Outre la LTECV, le démarrage des travaux du Grand Paris Express, met clairement en évidence la nécessité de prendre les déchets du BTP en grande considération ; avec 43 millions de tonnes annoncées dont il faudra prévoir l'écoulement, le traitement et la valorisation, il y a de quoi faire. Federec, le SR BTP et la société du Grand Paris envisagent d'ailleurs la création d'un label à destination des plateformes de valorisation des terres du Grand Paris Express... En tout état de cause, l'ensemble des travaux en cours organisés par le syndicat a pour objectif de mettre en valeur les installations de recyclage « dans un contexte très concurrentiel où la valorisation en remblais de carrière est dominante »...
Même langage du côté du SR-BTP (créé peu après les préconisations du Grenelle de l’environnement -en 2007/2008- qui ont posé les fondements d’une société du recyclage autour de deux principes, diminuer les quantités de déchets produites et tendre vers plus de valorisation de la matière) : le syndicat met tout en oeuvre pour qu'il n'y aucun amalgame entre les entreprises qui bossent comme des pro, et d'autres, qui s'avèrent parfois un peu plus légères lorsqu'il s'agit de traiter leurs déchets... après avoir publié en 2014, un guide de conception et de fonctionnement des installations de traitement des déchets du BTP, il a édité un livre blanc à destination des acteurs de la filière des déchets du BTP, en 2015 : ce dernier vise à promouvoir la déconstruction, le pré-tri, le tri in situ et le recyclage, mais aussi à améliorer la valorisation des déchets du BTP, et puis à tendre vers l’économie circulaire (pour pallier la raréfaction des matières premières) et à avoir une vision sur la filière par le maillage du territoire.

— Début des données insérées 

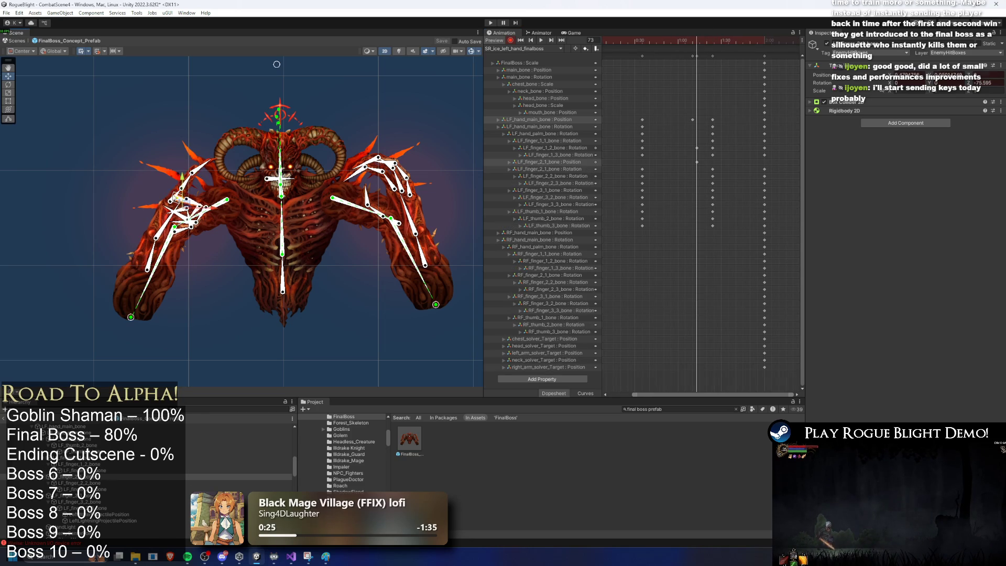
{"action": "key", "text": "ctrl+z"}
{"action": "scroll", "coordinate": [183, 195], "scroll_direction": "up", "scroll_amount": 2}
{"action": "left_click_drag", "start_coordinate": [181, 190], "coordinate": [228, 150]}
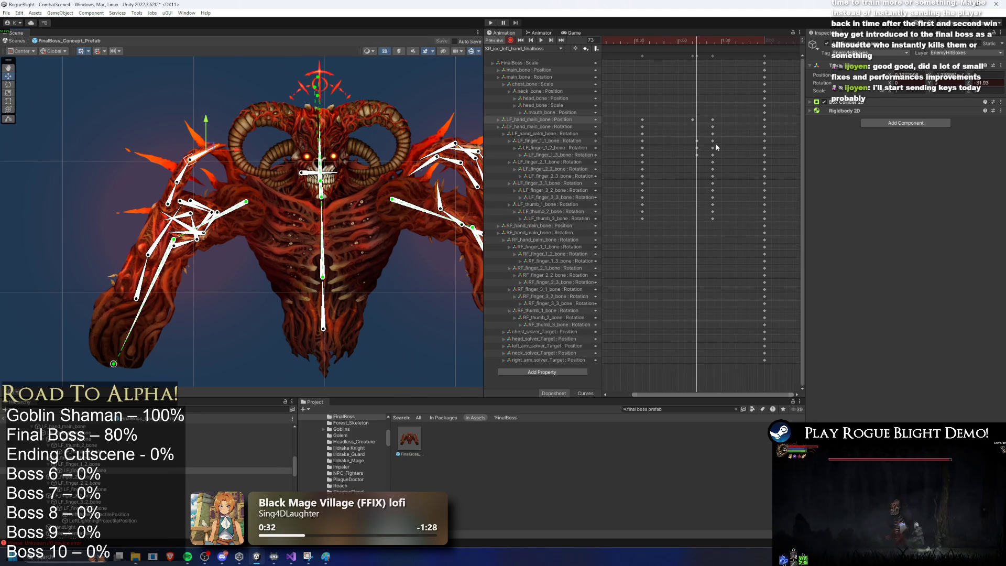
Copy the first finger's keys and paste them at a later frame
{"action": "left_click_drag", "start_coordinate": [703, 151], "coordinate": [690, 137]}
{"action": "key", "text": "ctrl+c"}
{"action": "left_click", "coordinate": [670, 40]}
{"action": "key", "text": "ctrl+v"}
{"action": "mouse_move", "coordinate": [669, 39]}
{"action": "left_mouse_down"}
{"action": "mouse_move", "coordinate": [632, 43]}
{"action": "mouse_move", "coordinate": [668, 69]}
{"action": "mouse_move", "coordinate": [677, 61]}
{"action": "mouse_move", "coordinate": [653, 39]}
{"action": "mouse_move", "coordinate": [693, 42]}
{"action": "left_mouse_up"}
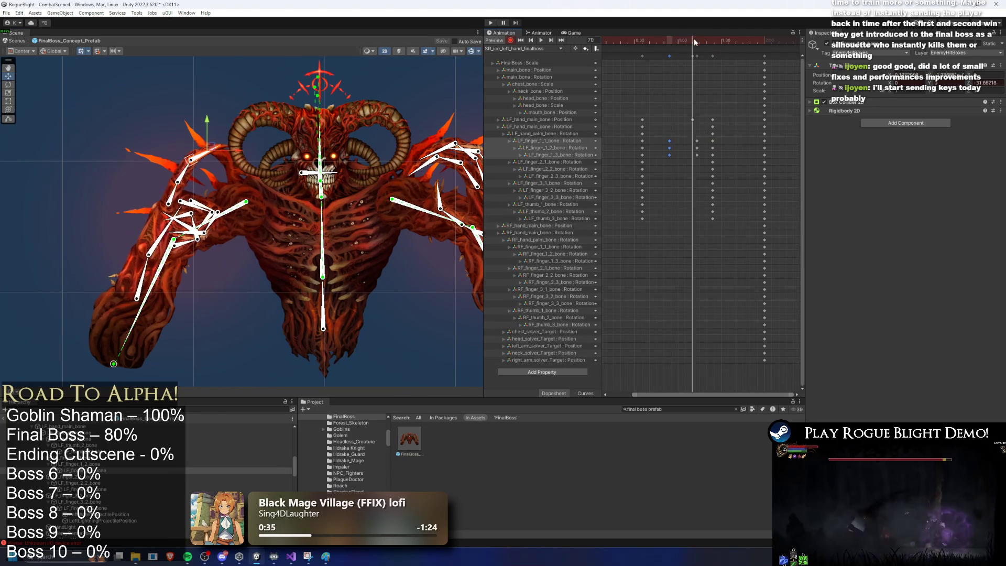
{"action": "key", "text": "ctrl+v"}
Delete the unwanted finger keys at frame 84 and paste the finger keys at frame 89
{"action": "left_click", "coordinate": [711, 42]}
{"action": "left_click", "coordinate": [713, 148]}
{"action": "key", "text": "Delete"}
{"action": "left_click_drag", "start_coordinate": [681, 40], "coordinate": [698, 120]}
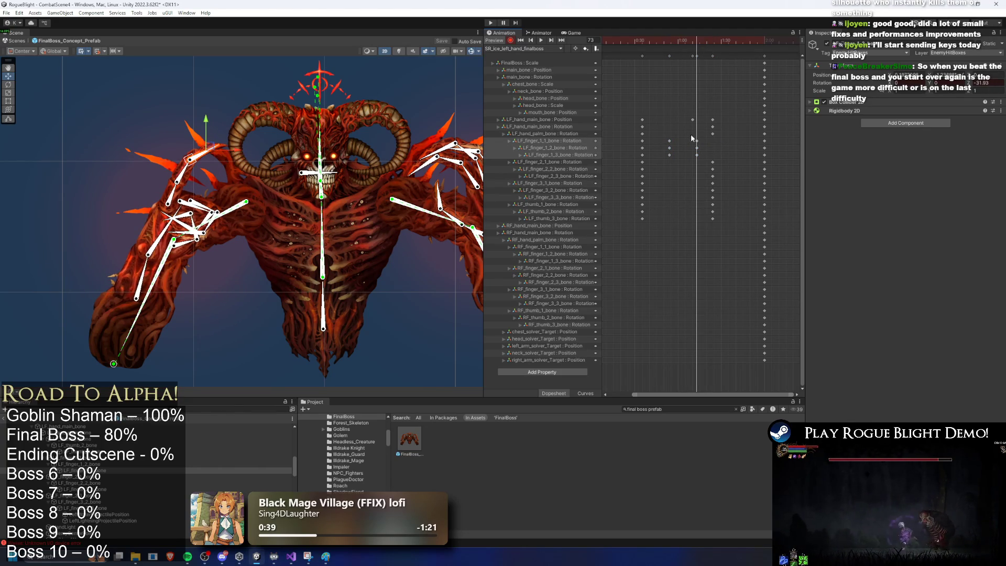
{"action": "left_click", "coordinate": [719, 37]}
{"action": "key", "text": "ctrl+v"}
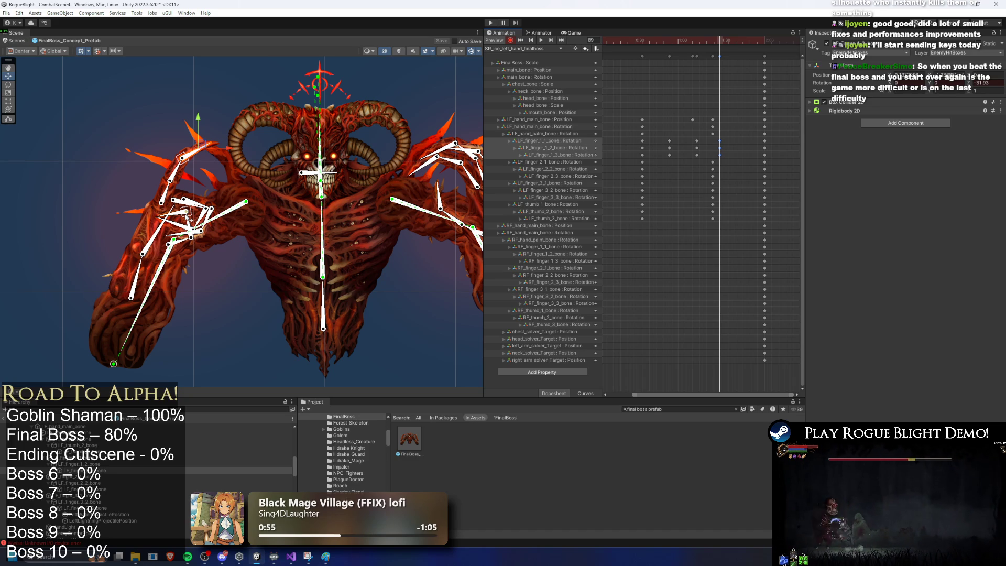
{"action": "left_click_drag", "start_coordinate": [726, 40], "coordinate": [697, 39]}
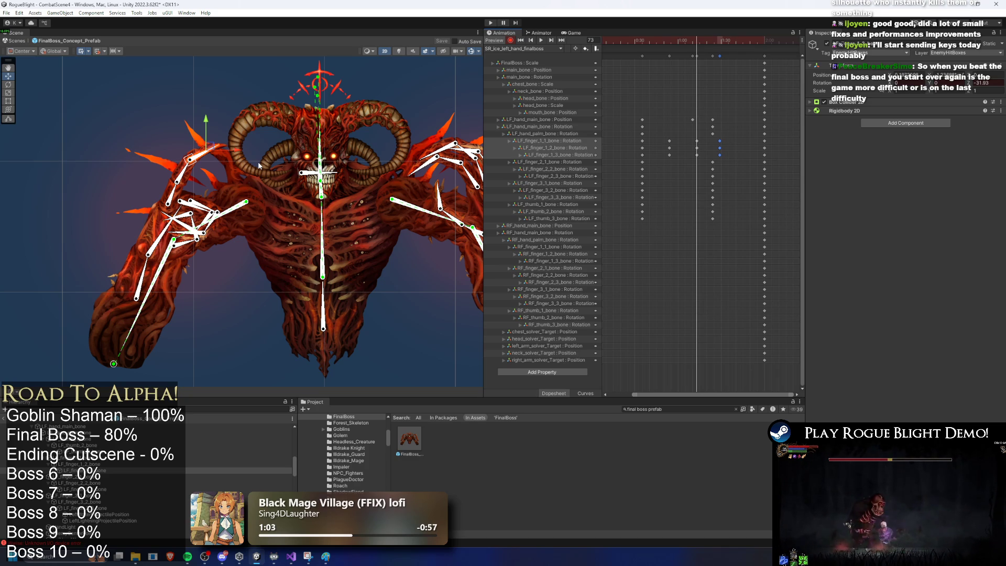
{"action": "left_click", "coordinate": [740, 113]}
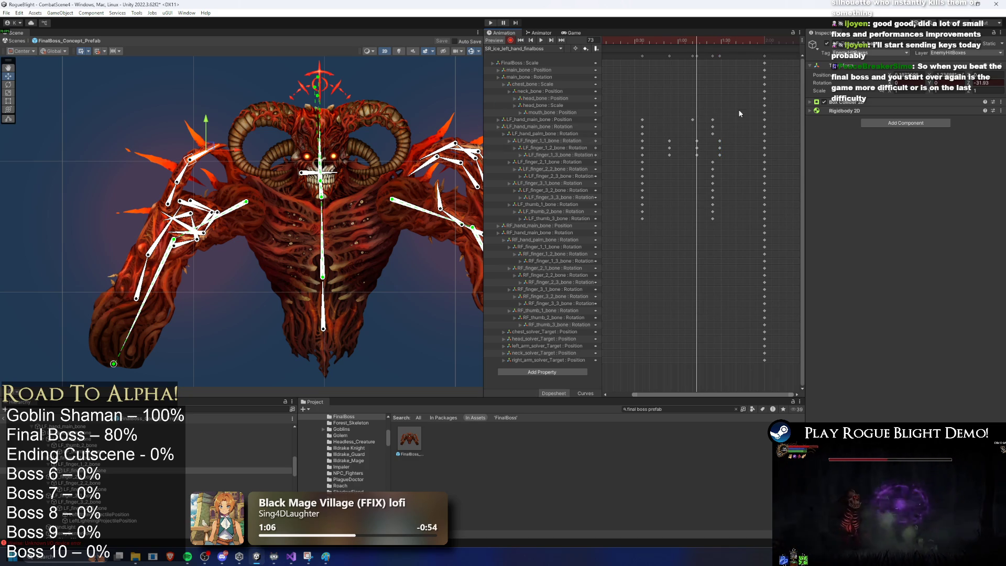
Rotate the left arm into a new pose and preview it at frame 73
{"action": "left_click_drag", "start_coordinate": [173, 234], "coordinate": [224, 179]}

Afin d'aller plus loin dans la démarche initiale, on rappellera également que le SR-BTP, le SNED, Federec Verre et BTP, et la Fédération Française des Professionnels du Verre se sont réunis et ont mis en place un projet commun de développement de la filière de recyclage du verre plat de déconstruction et de rénovation, via un Engagement pour la Croissance Verte (voir Verre plat : trop de stockage, pas assez de recyclage).
Dans un registre complémentaire, et pour renforcer les moyens d'actions, le SNED (fondé en 1980, le Syndicat National Entreprises Démolition, 130 entreprises membres, des petites et moyennes structures, des leaders nationaux et européens, toutes titulaires d’au moins une qualification professionnelle se rapportant à l’exercice de la déconstruction) et le SR-BTP devraient d'ailleurs annoncer, tout début juin, la création d’un nouveau syndicat résultant de la fusion de leurs deux structures. Cette nouvelle entité constituera une structure unique en France regroupant à la fois les entreprises spécialisées dans les opérations de déconstruction et désamiantage ainsi que les entreprises spécialisées dans le recyclage des déchets du BTP. Alors que l’économie circulaire devient une réalité pour de nombreuses professions, l’un des objectif de cette organisation professionnelle sera notamment de concourir à une meilleure valorisation des déchets issus de la déconstruction et des travaux du BTP.